TN - these will be your tumor samples when you download them using the data matrix, If you check the barcodes you will see that these samples will have a matched normal i.e normal tissue taken from the same patient

NT - these will be your normal samples

The sample ID is labelled in the link above its the 14-15th string in the TCGA barcode (including dash "-")

The sample ID segment in the TCGA barcode refers to these -

Tumor types range from 01 - 09 Normal types from 10 - 19 Control samples from 20 - 29.

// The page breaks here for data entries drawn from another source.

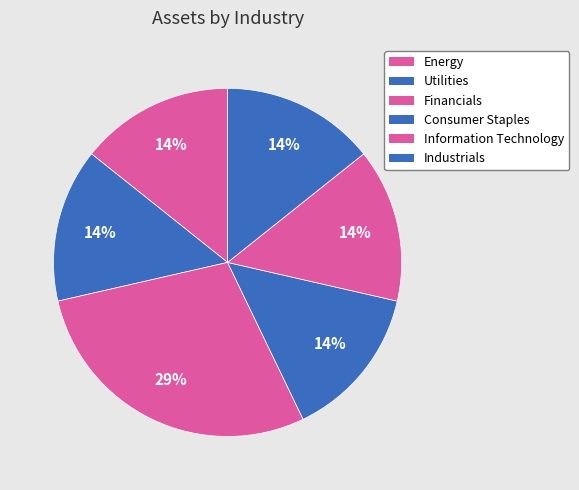

To the nearest percent, what is the combined percentage of Energy and Information Technology?

29%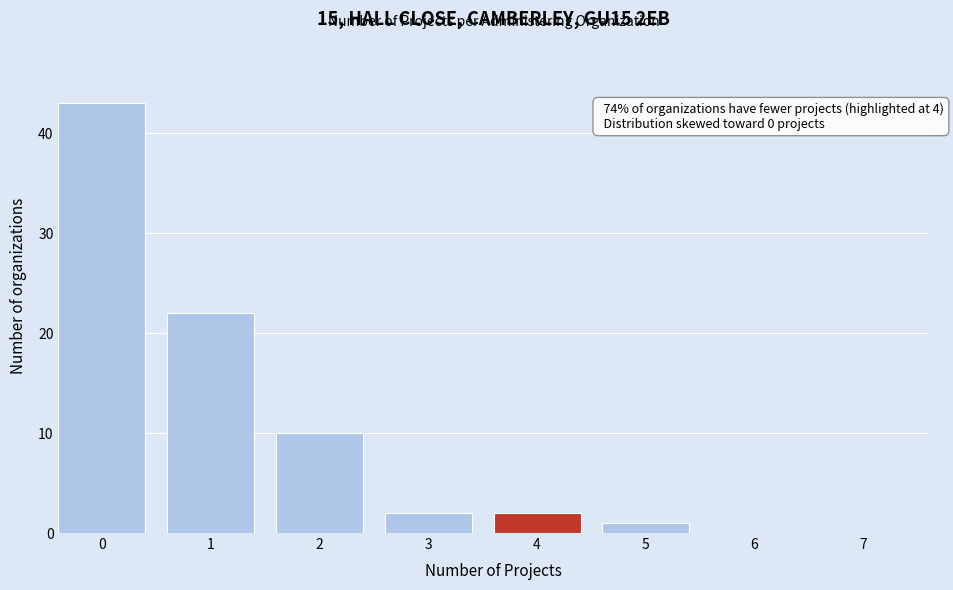

Reading left to right, what are all the values shown in this chart?

0=43	1=22	2=10	3=2	4=2	5=1	6=0	7=0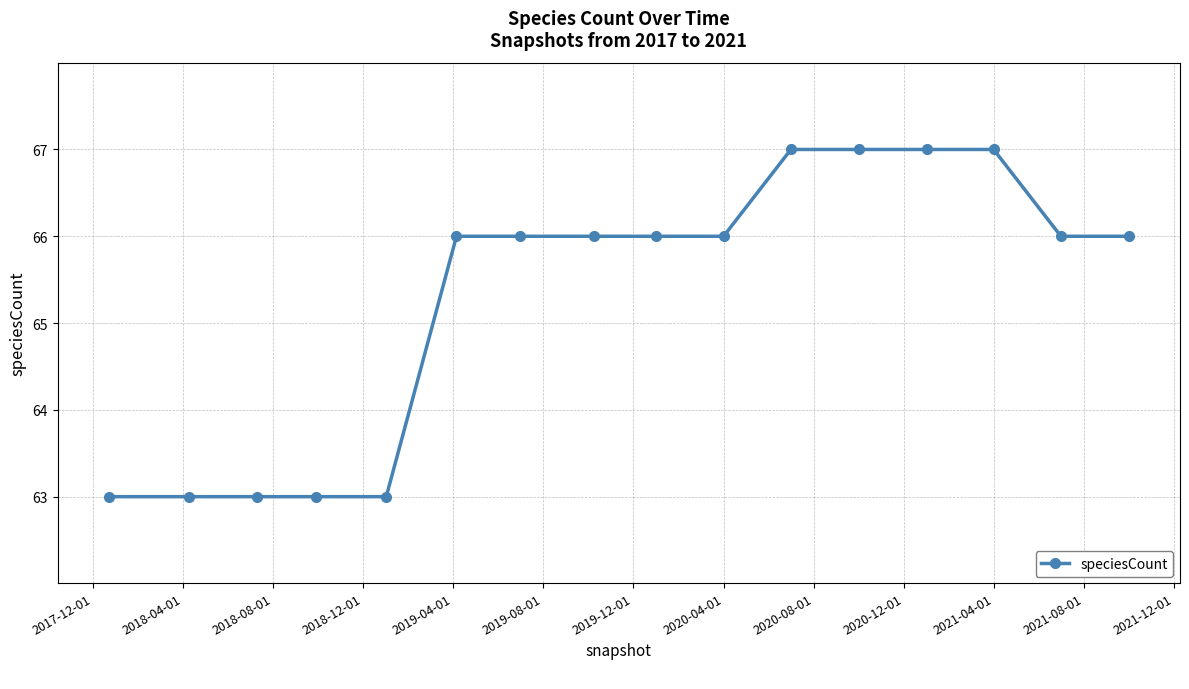

Reading right to left, list all the values displayed in this chart.

66	66	67	67	67	67	66	66	66	66	66	63	63	63	63	63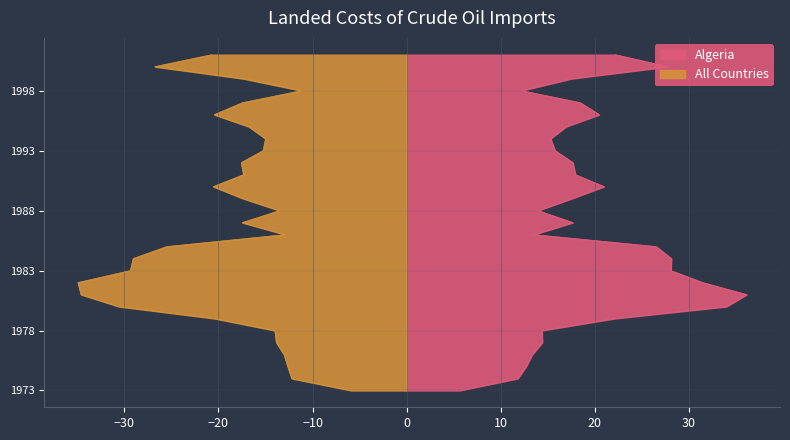

What is the sum of the Algeria values at 1976 and 1978?

27.7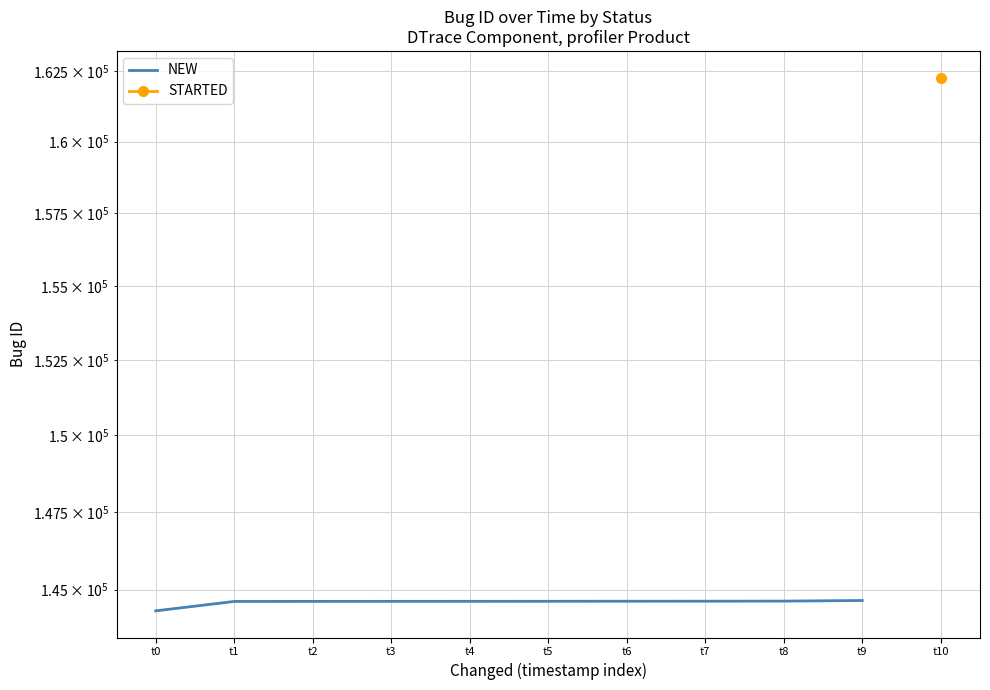

What is the difference between the maximum and minimum values?

328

Thus for all TN you will see a sample number range from 01-09 and the matched normals will be 10 - 19

Regards

Ashwin

0
Entering edit mode

Hello Ashwin, thank you for your answer. So, I don't get the pure somatic SNPs, just the called pairs, right?

0
Entering edit mode

By pure SNP's if you mean the raw data then, this cannot be directly downloaded from the TCGA data portal as this data is restricted and you need permission to access this data. For most sequence based data you are allowed to download only the Level 2 or 3 data from TCGA

0
Entering edit mode

I know. by pure somatic SNPs I meant the preprocessed calculations on the SNPs to get the somatic SNPs. But it's just as you said, To work with somatic SNPs a pair of files needs to be downloaded. Thank you.

0
Entering edit mode

Hey Ashwin,

I have been trying to download RNA-seq (any cancer) data from TCGA, for which there is Tumor/Normal pair, such that i want to compare the gene expression between T/N. I used tablematrix to download but i have not been able to find data for T/N pair, as i only found single value, and not knowing if that is from N or T. If you could help with details about "How-to", that would be very great. Thanks !

0
Entering edit mode

Did you understand how to break the data of TCGA as match TN pairs for RNA-Seq? I am just interested in level 3 raw count data for ovarian cancer samples. I want to download for a large cohort of patients for matched normal-tumor pair. I have downloaded TN category for RNA-Seq data but I do not understand which is for normal sample and which is for tumor. Did you get a clear understanding?